Recently several people (myself included have had python multiprocessing timeout errors when processing large amounts of data (multiple visits, ccds, etc) with some -j option. I have tracked this behavior down to how we are setting the timeout value within CommandLineTask. Essentially, if a timeout is not specified to the argument parser, a default value of 9999 seconds is set. The processing pool then goes about its job of processing data, and starts a method which will eventually fetch the processing pool’s results. This method is supplied the timeout value, and begins to count down as soon as it is started. If the timeout is reached and the results of the pool’s processing are not available, a timeout error is thrown (this is all happening within the multiprocessing module).
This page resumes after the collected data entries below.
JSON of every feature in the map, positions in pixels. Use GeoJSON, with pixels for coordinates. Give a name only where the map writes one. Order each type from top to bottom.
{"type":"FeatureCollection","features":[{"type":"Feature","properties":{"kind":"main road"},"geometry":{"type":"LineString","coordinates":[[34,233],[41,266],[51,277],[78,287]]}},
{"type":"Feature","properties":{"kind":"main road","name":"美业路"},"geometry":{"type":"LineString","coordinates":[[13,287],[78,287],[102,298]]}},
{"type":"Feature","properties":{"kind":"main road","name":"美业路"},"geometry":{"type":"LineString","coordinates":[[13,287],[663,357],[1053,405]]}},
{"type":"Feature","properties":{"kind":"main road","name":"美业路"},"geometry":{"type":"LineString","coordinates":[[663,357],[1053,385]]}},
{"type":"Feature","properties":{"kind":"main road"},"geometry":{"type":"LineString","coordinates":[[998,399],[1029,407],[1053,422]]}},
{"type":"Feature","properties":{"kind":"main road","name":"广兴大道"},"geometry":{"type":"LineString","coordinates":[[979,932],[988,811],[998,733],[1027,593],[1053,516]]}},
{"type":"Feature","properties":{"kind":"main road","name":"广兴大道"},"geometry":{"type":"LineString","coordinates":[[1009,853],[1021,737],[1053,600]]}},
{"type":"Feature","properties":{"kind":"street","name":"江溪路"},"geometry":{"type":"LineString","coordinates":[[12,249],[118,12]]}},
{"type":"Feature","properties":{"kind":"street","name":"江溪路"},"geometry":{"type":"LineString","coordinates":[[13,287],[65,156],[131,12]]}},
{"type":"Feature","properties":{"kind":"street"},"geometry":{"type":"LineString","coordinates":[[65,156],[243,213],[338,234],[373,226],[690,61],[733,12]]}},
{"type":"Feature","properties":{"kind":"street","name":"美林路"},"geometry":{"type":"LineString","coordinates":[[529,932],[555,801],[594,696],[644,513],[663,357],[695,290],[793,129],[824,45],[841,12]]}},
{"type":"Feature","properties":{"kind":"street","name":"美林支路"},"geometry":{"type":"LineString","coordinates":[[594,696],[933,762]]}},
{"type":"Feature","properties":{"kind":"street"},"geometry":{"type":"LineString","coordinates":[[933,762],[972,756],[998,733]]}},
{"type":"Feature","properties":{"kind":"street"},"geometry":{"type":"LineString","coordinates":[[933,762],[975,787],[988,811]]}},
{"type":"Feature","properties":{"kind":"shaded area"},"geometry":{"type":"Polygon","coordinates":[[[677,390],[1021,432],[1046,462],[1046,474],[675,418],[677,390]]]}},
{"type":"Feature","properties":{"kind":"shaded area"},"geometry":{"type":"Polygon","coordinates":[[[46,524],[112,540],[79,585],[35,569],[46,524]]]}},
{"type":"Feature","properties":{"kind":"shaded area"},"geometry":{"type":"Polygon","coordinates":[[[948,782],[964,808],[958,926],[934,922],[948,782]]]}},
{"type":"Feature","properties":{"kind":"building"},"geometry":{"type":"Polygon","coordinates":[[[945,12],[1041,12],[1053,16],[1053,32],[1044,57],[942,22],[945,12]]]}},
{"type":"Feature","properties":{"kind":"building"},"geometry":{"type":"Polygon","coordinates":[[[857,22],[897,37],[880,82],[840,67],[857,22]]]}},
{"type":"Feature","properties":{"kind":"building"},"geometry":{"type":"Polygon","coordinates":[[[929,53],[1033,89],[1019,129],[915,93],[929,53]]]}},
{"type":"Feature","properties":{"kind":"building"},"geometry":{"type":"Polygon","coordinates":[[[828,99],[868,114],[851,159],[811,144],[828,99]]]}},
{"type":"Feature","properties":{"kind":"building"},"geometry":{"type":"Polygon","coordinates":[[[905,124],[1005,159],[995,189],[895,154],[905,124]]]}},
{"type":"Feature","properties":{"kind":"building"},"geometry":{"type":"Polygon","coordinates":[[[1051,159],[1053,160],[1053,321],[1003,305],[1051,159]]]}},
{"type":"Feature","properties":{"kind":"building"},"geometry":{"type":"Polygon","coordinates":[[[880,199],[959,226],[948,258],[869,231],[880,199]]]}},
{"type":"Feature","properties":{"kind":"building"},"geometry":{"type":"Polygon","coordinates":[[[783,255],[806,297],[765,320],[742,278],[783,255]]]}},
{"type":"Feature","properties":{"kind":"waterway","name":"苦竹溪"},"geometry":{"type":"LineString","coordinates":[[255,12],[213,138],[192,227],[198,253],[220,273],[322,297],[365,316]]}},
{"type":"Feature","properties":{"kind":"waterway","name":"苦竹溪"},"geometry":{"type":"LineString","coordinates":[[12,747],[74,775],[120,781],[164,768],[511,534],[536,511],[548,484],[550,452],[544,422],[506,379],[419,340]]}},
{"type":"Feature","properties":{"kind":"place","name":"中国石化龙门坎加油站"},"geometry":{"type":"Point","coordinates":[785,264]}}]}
The problem in our case arrises from the fact that some processing jobs may take longer than the default 9999s. We have two options to address this issue. One option is to scale the input timeout by the number of elements to process divided by the number of processors available. This will insure there is a timeout, but that it will scale with the workload. If we go this path, the documentation should be updated to indicate that user supplied timeout will be for a single analysis, and will be scale by the workload. The other option includes not setting a default timeout value. When none is passed as the timeout, the process is allowed to run forever. This has the benefit of never underestimating the time a workload will take to complete, but has the drawback that potentially something could happen and the process will never indicate to the user that it should be killed. If we go with unlimited runtime we should still change the user suppled timeout to be scaled by the amount of work the user has requested.
Are there any preferences on which route we go with? Or are there any alternative ideas?